- _Given data_

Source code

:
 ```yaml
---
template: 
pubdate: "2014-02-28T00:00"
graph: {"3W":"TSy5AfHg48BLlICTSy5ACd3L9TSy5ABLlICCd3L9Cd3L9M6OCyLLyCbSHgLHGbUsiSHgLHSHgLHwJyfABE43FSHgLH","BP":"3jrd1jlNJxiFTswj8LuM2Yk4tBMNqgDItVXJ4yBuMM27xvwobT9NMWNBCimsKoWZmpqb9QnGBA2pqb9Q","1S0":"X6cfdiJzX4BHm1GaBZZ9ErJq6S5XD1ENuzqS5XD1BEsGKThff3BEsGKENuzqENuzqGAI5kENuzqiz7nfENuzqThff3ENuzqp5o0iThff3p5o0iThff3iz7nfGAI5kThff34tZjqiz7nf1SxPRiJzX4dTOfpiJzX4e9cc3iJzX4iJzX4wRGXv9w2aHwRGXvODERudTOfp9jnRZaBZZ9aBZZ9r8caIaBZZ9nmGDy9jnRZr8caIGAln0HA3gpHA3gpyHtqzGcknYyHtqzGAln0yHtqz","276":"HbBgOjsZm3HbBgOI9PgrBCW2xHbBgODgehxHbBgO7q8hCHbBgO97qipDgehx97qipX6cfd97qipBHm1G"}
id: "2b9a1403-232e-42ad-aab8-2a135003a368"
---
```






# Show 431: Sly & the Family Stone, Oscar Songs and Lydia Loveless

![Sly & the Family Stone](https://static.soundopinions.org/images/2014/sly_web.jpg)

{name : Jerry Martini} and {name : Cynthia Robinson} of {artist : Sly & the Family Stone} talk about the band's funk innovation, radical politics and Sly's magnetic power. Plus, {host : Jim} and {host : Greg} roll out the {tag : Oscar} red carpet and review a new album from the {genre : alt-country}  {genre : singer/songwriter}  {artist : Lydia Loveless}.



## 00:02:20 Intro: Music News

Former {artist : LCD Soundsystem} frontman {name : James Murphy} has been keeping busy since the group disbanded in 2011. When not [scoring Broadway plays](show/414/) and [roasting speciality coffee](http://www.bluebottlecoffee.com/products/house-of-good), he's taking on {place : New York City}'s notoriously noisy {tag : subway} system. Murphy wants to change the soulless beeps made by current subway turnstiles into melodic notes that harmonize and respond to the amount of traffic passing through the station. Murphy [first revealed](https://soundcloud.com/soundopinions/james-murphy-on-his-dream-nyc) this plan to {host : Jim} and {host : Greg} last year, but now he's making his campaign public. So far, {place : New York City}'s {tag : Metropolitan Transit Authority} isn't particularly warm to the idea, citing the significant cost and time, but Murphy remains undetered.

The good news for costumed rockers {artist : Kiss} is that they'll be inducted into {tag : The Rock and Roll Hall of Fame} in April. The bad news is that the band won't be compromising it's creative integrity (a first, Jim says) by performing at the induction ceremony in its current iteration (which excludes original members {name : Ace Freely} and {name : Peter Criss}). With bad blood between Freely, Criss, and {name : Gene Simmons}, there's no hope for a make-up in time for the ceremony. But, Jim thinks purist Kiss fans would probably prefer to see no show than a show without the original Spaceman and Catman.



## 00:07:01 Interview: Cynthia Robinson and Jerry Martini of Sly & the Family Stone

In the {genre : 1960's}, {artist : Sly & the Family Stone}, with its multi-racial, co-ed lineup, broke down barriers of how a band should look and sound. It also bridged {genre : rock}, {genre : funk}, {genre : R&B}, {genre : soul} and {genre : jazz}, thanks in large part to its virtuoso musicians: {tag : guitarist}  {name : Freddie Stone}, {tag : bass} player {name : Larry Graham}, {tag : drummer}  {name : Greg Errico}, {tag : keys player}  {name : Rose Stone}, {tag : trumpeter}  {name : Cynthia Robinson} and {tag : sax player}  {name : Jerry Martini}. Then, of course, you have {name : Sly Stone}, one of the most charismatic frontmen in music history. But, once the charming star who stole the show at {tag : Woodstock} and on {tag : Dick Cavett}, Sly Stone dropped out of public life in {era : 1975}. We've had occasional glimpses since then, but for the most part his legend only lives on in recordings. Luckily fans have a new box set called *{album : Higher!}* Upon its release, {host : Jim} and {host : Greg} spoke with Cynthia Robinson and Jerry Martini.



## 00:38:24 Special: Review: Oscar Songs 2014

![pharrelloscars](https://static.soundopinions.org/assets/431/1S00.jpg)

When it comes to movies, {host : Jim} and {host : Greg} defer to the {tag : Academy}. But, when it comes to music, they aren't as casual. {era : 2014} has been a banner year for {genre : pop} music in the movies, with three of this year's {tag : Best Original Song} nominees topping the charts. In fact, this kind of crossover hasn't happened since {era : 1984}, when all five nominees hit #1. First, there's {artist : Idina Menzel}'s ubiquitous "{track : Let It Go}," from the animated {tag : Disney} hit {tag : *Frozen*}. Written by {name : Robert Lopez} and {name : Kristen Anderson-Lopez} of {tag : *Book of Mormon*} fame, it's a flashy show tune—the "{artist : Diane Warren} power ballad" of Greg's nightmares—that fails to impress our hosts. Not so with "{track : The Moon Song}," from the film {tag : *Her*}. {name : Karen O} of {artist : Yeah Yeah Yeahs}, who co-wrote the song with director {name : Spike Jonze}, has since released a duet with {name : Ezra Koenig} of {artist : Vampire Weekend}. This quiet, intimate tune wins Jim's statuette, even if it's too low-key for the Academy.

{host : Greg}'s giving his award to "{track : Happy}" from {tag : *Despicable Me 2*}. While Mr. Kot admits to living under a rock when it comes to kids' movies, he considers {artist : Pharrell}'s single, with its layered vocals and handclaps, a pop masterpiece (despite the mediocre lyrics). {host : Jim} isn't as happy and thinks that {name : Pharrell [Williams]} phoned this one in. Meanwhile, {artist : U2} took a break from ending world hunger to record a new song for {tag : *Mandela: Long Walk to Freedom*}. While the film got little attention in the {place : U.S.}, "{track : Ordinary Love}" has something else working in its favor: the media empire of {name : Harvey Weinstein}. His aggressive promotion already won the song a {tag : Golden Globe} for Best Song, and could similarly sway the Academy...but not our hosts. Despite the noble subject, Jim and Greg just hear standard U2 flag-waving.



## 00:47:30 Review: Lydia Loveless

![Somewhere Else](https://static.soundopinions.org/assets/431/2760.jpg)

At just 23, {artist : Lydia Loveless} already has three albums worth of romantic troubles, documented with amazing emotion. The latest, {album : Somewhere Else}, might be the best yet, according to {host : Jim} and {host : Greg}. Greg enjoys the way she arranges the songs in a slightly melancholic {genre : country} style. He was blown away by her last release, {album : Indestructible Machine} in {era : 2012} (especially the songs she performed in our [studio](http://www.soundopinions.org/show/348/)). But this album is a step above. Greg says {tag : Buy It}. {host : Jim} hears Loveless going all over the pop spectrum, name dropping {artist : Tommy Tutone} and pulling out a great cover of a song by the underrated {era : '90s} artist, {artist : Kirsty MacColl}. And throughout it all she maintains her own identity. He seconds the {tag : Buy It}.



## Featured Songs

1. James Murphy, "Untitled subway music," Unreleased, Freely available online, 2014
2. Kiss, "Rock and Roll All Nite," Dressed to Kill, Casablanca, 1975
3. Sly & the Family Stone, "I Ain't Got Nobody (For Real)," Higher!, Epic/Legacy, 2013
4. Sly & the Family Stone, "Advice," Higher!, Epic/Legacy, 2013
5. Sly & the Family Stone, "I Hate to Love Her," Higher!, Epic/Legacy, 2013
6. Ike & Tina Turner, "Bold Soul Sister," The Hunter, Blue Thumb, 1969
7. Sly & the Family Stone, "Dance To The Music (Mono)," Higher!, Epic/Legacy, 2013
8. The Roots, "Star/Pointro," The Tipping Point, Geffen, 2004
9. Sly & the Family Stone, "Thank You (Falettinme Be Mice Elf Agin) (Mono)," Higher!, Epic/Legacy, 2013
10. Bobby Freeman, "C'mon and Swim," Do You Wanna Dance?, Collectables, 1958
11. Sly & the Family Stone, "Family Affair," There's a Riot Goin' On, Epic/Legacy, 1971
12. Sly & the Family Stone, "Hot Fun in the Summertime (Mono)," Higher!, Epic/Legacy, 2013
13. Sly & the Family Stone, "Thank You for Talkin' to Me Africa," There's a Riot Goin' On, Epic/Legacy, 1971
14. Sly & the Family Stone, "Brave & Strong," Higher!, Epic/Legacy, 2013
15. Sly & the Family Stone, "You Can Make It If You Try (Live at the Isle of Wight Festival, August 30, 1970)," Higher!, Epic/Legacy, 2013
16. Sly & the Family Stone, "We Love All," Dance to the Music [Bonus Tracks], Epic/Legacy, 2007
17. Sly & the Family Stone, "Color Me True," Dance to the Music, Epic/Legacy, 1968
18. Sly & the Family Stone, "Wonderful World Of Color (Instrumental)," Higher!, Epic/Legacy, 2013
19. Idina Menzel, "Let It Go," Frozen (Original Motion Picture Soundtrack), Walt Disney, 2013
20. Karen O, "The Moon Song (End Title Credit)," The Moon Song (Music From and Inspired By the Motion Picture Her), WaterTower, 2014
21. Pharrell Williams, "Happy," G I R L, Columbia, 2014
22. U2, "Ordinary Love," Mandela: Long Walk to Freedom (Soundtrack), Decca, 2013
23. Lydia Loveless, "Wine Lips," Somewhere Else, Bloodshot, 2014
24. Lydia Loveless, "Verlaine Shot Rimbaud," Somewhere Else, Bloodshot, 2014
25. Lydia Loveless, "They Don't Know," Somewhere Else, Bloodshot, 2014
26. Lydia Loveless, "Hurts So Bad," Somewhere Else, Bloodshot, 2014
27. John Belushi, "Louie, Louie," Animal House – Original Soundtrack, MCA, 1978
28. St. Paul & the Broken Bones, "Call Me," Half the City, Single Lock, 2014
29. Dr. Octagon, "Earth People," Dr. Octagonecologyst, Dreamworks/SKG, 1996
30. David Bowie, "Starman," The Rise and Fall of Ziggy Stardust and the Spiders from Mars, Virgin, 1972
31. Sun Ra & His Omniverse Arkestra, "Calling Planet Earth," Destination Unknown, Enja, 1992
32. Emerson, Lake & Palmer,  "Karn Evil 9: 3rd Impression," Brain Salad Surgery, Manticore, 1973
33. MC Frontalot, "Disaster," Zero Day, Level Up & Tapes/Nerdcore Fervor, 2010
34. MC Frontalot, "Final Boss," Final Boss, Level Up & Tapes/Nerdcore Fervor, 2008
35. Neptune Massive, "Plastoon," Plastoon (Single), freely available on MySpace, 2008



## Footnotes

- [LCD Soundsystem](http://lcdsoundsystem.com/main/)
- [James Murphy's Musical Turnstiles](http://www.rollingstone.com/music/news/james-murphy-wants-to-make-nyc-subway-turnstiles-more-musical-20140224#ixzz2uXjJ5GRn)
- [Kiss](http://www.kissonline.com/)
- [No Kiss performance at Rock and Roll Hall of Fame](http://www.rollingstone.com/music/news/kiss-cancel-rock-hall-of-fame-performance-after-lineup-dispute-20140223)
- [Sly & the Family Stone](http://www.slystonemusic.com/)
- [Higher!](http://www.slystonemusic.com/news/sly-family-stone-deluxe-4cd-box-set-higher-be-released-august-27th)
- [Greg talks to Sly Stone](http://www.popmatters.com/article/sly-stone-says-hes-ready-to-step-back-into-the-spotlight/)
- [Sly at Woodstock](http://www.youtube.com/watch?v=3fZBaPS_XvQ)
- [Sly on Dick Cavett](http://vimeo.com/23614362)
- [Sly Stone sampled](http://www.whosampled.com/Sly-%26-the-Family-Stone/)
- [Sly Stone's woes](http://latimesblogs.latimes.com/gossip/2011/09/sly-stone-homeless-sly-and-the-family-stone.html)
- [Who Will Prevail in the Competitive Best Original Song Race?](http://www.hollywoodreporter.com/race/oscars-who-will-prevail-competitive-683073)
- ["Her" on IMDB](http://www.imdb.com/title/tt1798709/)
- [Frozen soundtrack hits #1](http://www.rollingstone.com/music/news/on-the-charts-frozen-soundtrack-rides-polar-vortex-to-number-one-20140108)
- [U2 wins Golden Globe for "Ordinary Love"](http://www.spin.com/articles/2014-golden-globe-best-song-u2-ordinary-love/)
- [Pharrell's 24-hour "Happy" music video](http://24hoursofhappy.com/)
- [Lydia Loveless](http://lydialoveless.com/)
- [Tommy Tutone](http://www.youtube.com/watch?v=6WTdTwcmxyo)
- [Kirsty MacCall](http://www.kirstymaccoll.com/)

- _Your task_
From the material above, set down exactly the lines starting at the one with "Mars, Virgin, 1972" and ending at the one with "- [LCD Soundsystem](http://lcdsoundsystem.com/main/)", end lines included.

- _Exercise solution_
30. David Bowie, "Starman," The Rise and Fall of Ziggy Stardust and the Spiders from Mars, Virgin, 1972
31. Sun Ra & His Omniverse Arkestra, "Calling Planet Earth," Destination Unknown, Enja, 1992
32. Emerson, Lake & Palmer,  "Karn Evil 9: 3rd Impression," Brain Salad Surgery, Manticore, 1973
33. MC Frontalot, "Disaster," Zero Day, Level Up & Tapes/Nerdcore Fervor, 2010
34. MC Frontalot, "Final Boss," Final Boss, Level Up & Tapes/Nerdcore Fervor, 2008
35. Neptune Massive, "Plastoon," Plastoon (Single), freely available on MySpace, 2008



## Footnotes

- [LCD Soundsystem](http://lcdsoundsystem.com/main/)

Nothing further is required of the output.